▶ _Votre travail_
1. D'après le portrait de Chloë Sevigny, qu'est-ce qui rend unique le style que l'actrice a imposé dans la pop culture ? Répondez en une à trois phrases.
2. Poursuivez le portrait de Chloë Sevigny à partir de sa dernière phrase.

▶ _Texte du document_
<<<<

Par Violaine Schütz.
Chloë Sevigny, nouvelle égérie Calvin Klein
Reine icontestée du cinéma indépendant, Chloë Sevigny enchaîne depuis ses débuts, dans les années 90, les projets excitants et exigeants, que ce soit sur le petit ou le grand écran, en dégageant toujours une poésie grunge et une sensualité particulière, à la fois androgyne et nonchalante. Tel un symbole éternel de l’adolescence et des outsiders, elle a donné – à grande échelle – une voix et une allure à ceux qui naviguent dans l’ombre, au sein des marges.
Actrice prodigieuse et réalisatrice à ses heures perdues, l’Américaine a joué dans des films souvent décalés, intenses et cultes tels que Kids (1995), Gummo (1997), Zodiac (2007), American Psycho (2000), Boys Don’t Cry (1999), Dogville (2003) ou The Brown Bunny (2003). La beauté étrange et fascinante, découverte dans les rues d’East Village à New York, à 17 ans, par une rédactrice de mode, a le don de fasciner les grands réalisateurs de Jim Jarmusch à Werner Herzog en passant par Larry Clark, Harmony Korine et Lars von Trier.
Encore très demandée à Hollywood, surtout par les cinéastes pointus, l’artiste de 47 ans sera bientôt à l’affiche du Bones and All de Luca Guadagnino et de la saison 2 de la série Feud, produite par Ryan Murphy et réalisée par Gus Van Sant, un emblème de la contre-culture, à l’image de l’actrice.
Mais au-delà de ses talents dramatiques, Chloë Sevigny est aussi une it girl, une figure majeure de l’underground américain et l’une des personnalités les mieux habillées au monde. Quelque part entre la New-Yorkaise pointue habituée aux premiers rangs des Fashion Week et la « cool kid » pratiquant le skate en tee-shirt de groupe délavé, l’actrice a imposé dans la pop culture un style unique, fait de mélanges audacieux. Elle oscille constamment, avec une grâce sexy et iconoclaste, entre le masculin et le féminin, le vintage et les pièces de créateurs, les partis pris bohèmes et les détails punk-rock.

>>>>

▶ _Entrées affichées_

<<<<

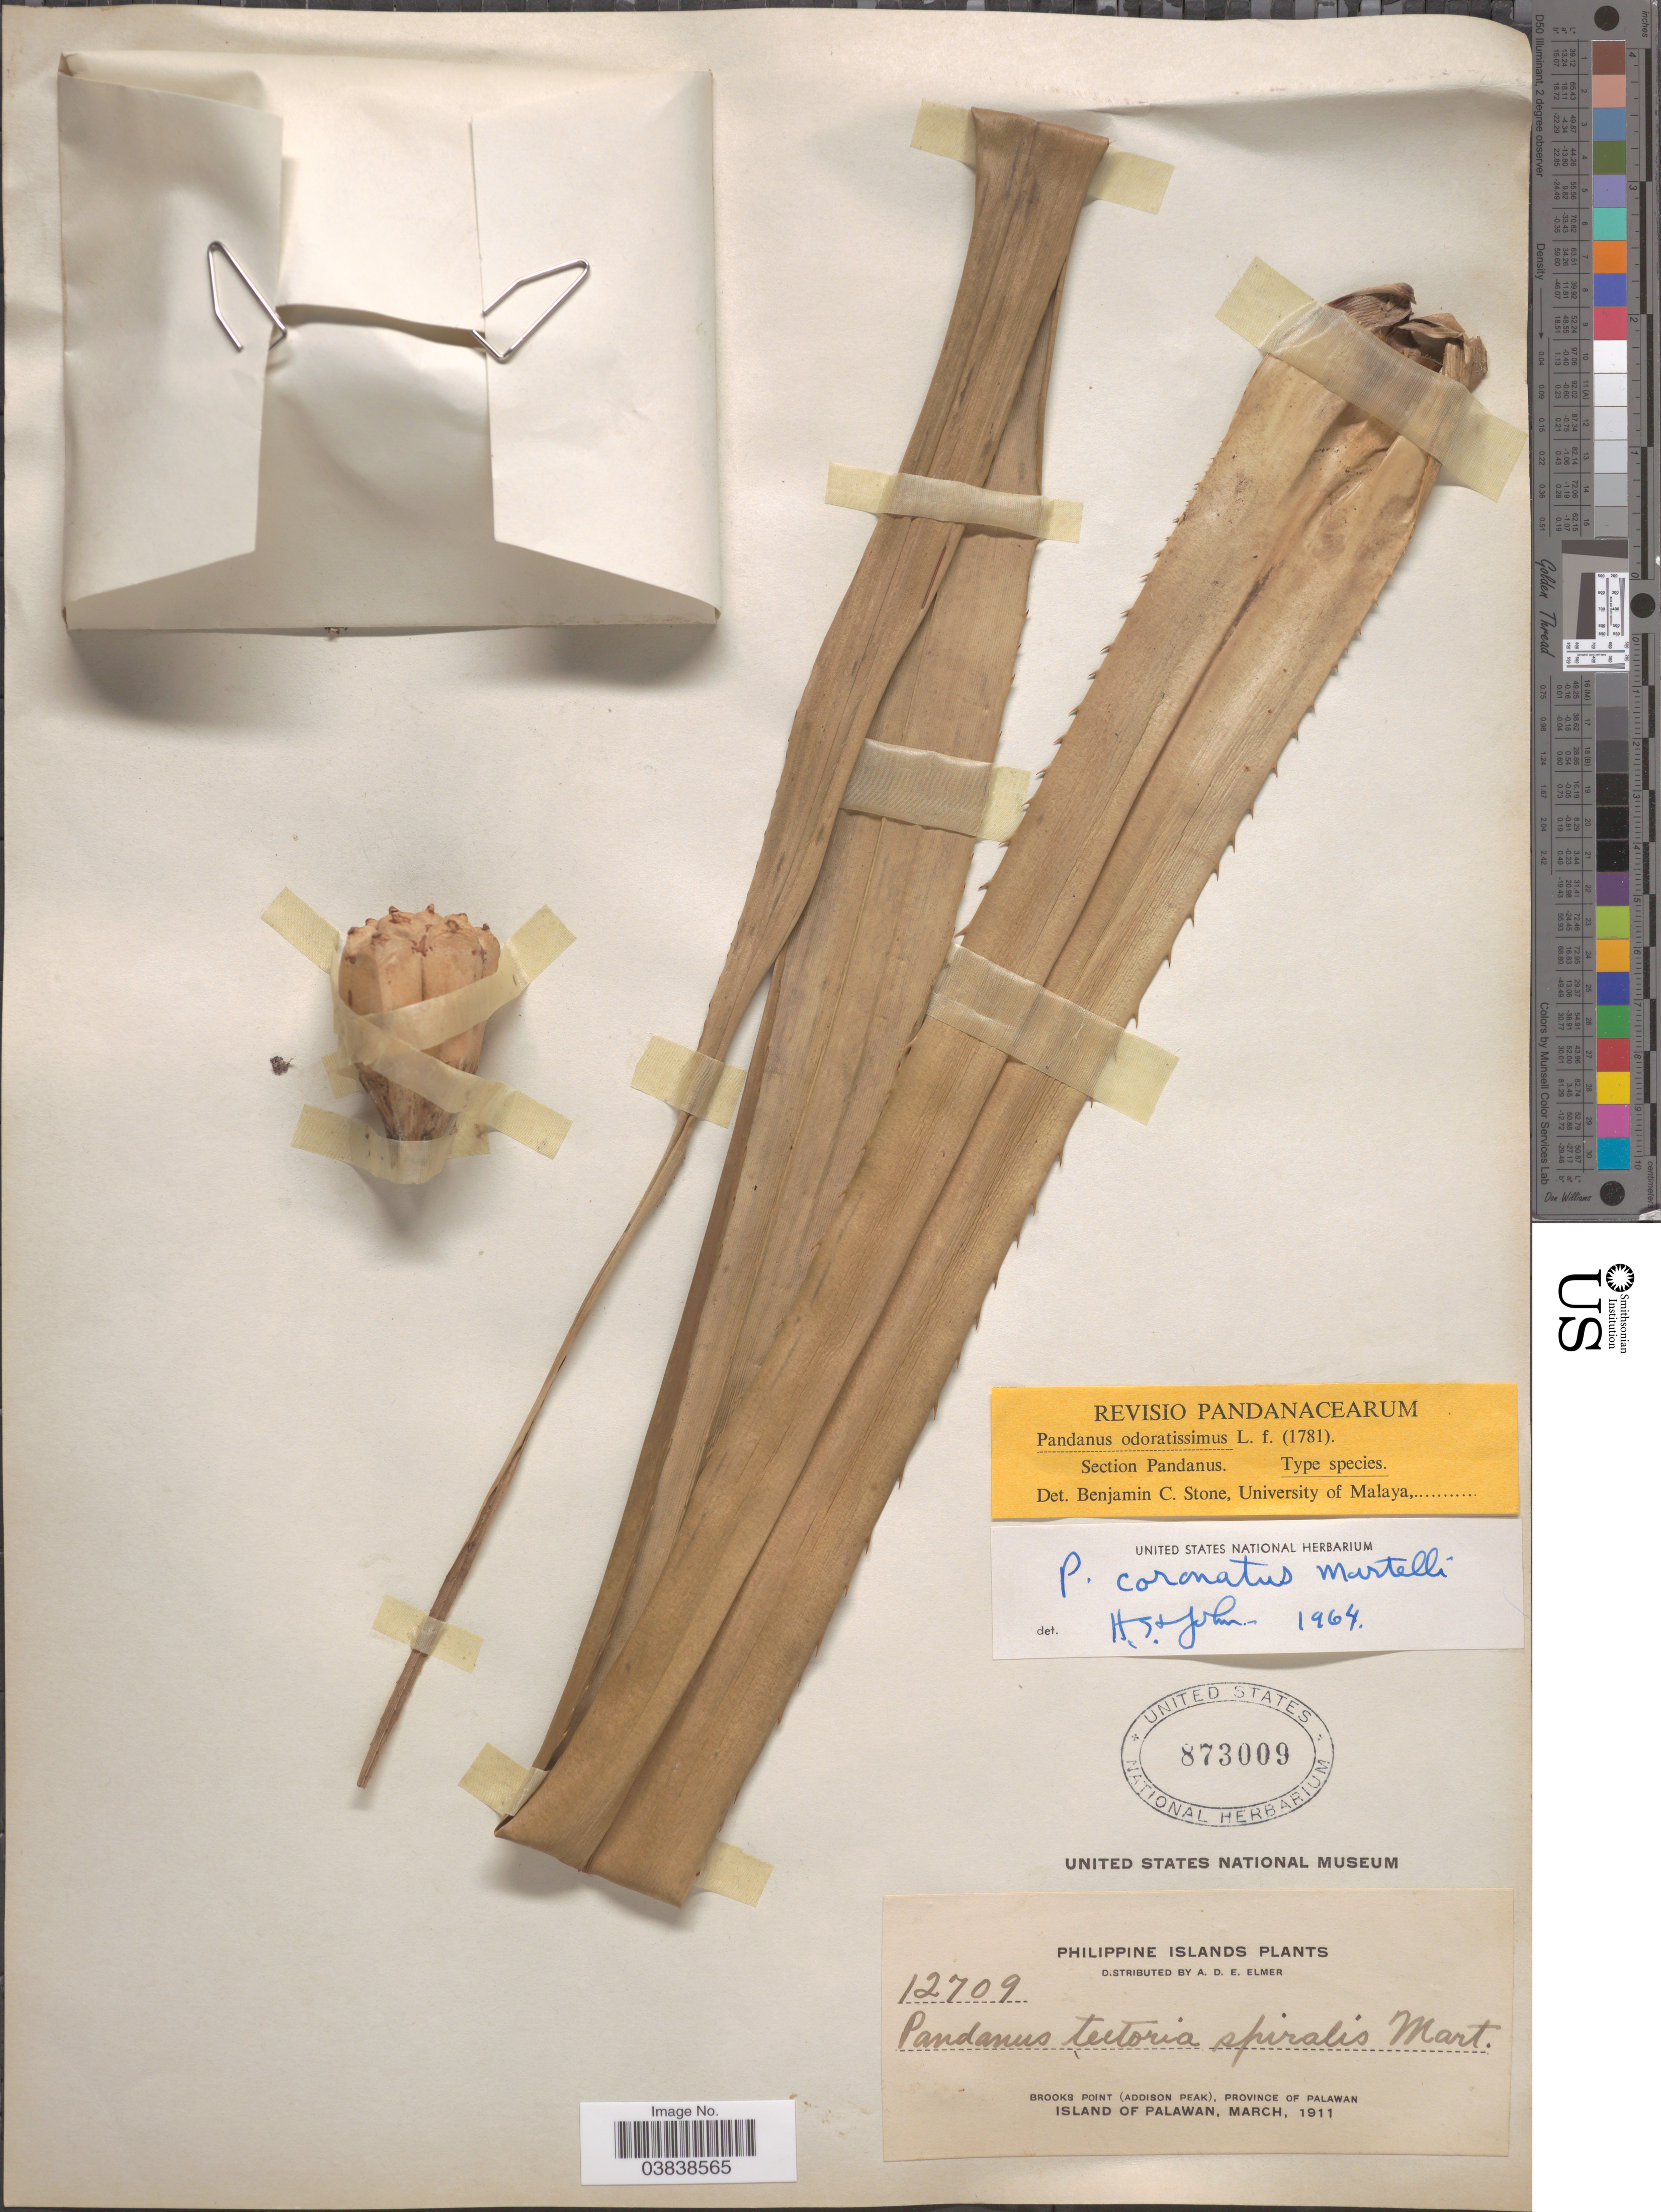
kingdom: Plantae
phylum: Tracheophyta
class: Liliopsida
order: Pandanales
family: Pandanaceae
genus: Pandanus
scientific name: Pandanus odoratissimus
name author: L. f.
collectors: A. D. E. Elmer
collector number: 12709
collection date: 1911-03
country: Philippines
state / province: Mimaropa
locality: Brooks Point (Addison Peak), Province of Palawan. Island of Palawan.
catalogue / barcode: US 873009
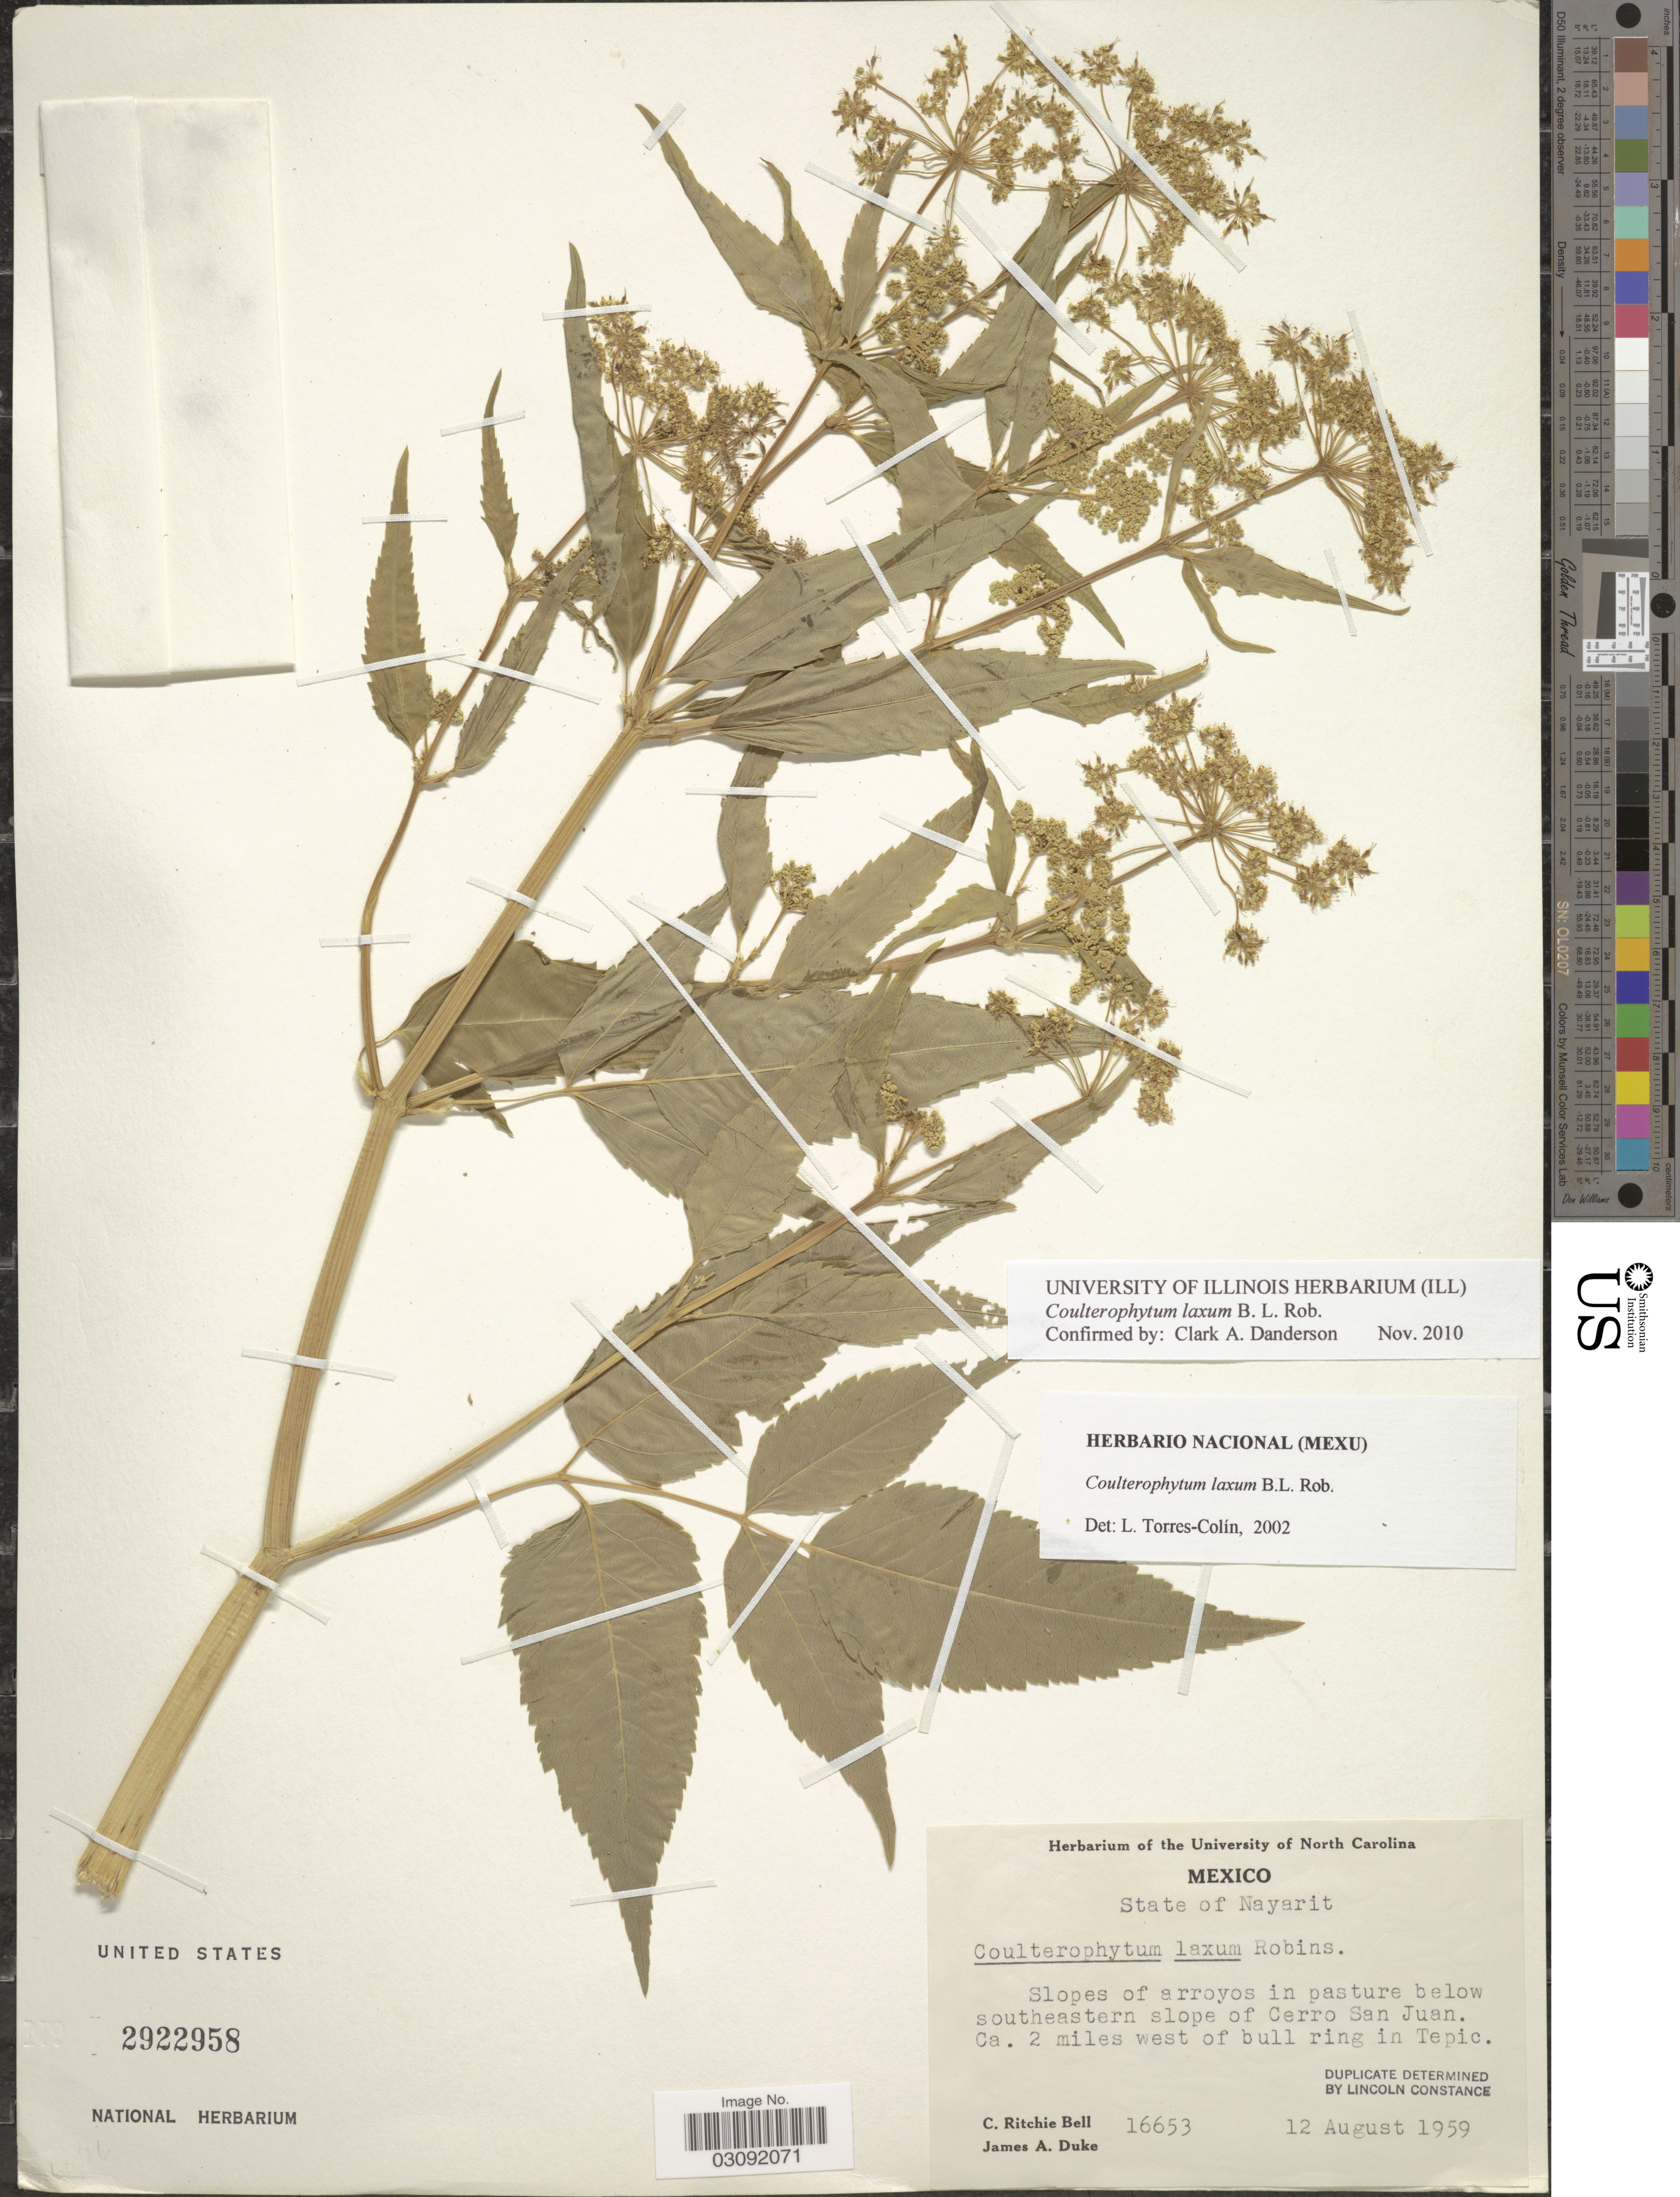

>>>>

▶ _Résultats finaux_
1. Son style est unique parce qu'il repose sur des mélanges audacieux, quelque part entre la New-Yorkaise pointue des premiers rangs des Fashion Week et la « cool kid » qui fait du skate en tee-shirt de groupe délavé. Elle oscille constamment entre le masculin et le féminin, le vintage et les pièces de créateurs, les partis pris bohèmes et les détails punk-rock.

2.
Cette rentrée, la star à l’aura anticonformiste est l’une des égéries de la nouvelle campagne automne-hiver 2022 de Calvin Klein, qui met en scène ceux qui façonnent la culture d’aujourd’hui, qu’ils soient acteurs, chanteurs ou mannequins. L’occasion de discuter de style et de cinéma avec une célébrité qui incarne à elle toute seule l’essence du cool.
Interview de l’actrice et muse undeground
Numéro : Comment définiriez votre style ?
Chloë Sevigny : Je ne sais jamais répondre à cette question (rires). J’aimerais pouvoir trouver une bonne définition. Je dirai que j’ai un style classique mais avec à chaque fois, un twist. Mais avec le temps qui passe, mon enfant et la pandémie, j’essaie de m’habiller de manière plus confortable, pratique avec des pièces plus fonctionnelles. C’est « in progress », car je me demande encore comment réussir à être plus dans l’utilitaire.
Quel est la pièce mode la plus précieuse que vous possédez ?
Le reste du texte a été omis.